Aker Horizons has slumped by more than 70 per cent, driven by issues at Mainstream. Wilhelmsen at SpareBank 1 says the market is valuing the Norwegian group’s 58.4 per cent stake in Mainstream at close to zero, if the group’s valuations on other units are to be accepted. “Whether or not there will be any value left in Mainstream is currently difficult to tell,” he said.

Analysts at Norwegian investment bank Clarksons Securities said they “expect the markets to be in disarray about how to value Mainstream until a restructuring in Chile is completed and auditors verify accounting figures after new year’s”.

Either way, the mooted separate initial public offering (IPO) of Mainstream within three years of the May 2021 Aker Horizons deal is well off the agenda.

Clarksons analyst Roald Hartvigsen said Mainstream could still raise capital for growth from its parent.

“But we believe carving out and selling parts of the development portfolio is a more graceful approach,” he said.

Mainstream has a total wind and solar development pipeline of 19.4GW, spanning Chile, South Africa, the Philippines and Vietnam.

Aker Horizon’s original deal to buy 75 per cent of Mainstream valued the company at as much as €1 billion, including an earnout of €100 million that was due this year, subject to certain targets being met. Selling shareholders – including almost 600 Irish high-net-worth individuals that backed O’Connor when he set up the firm in 2008 – were told last year that the deferred amount would not be paid as targets missed.

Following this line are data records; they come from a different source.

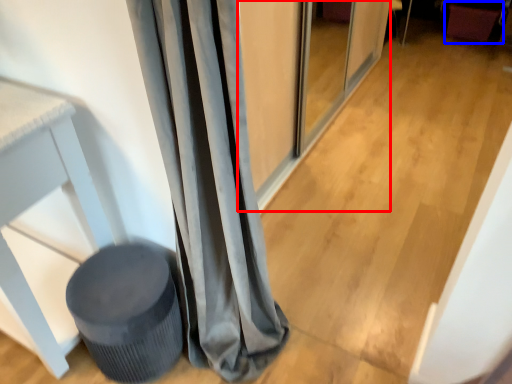
Question: Which object is closer to the camera taking this photo, screen door (highlighted by a red box) or swivel chair (highlighted by a blue box)?

Choices:
 (A) screen door
 (B) swivel chair

Answer: (A)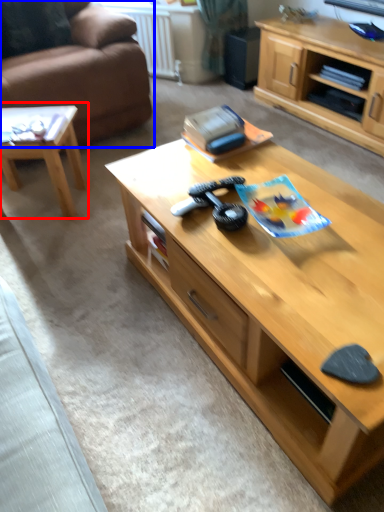
Question: Among these objects, which one is nearest to the camera, coffee table (highlighted by a red box) or studio couch (highlighted by a blue box)?

Choices:
 (A) coffee table
 (B) studio couch

Answer: (A)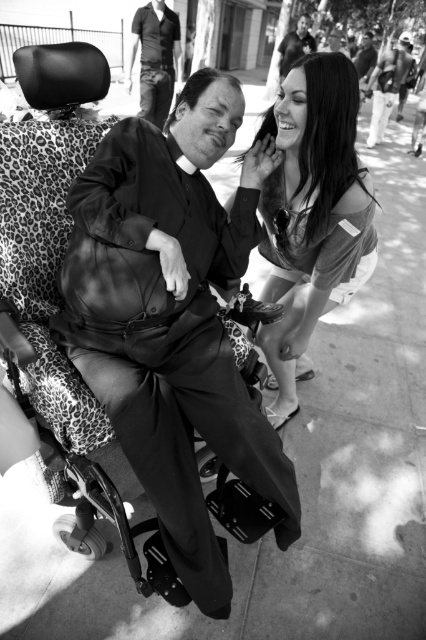
Question: Can you confirm if matte black suit at center is positioned above smooth fabric dress at upper right?

Choices:
 (A) no
 (B) yes

Answer: (A)

Question: Which is farther from the dark gray shirt at upper left?

Choices:
 (A) matte black suit at center
 (B) smooth leather jacket at upper center

Answer: (B)

Question: Is matte black suit at center bigger than smooth fabric dress at upper right?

O’Connor and Irish investors that rolled over some of the proceeds from the 2021 sale into a 25 per cent stake saw their holding diluted last year to 16.5 per cent as Japan’s Mitsui invested in the company.

Despite the current challenges, Mainstream “will navigate the current market challenges while strengthening its position for future growth,” the spokesman said. Investors in its parent remain to be convinced.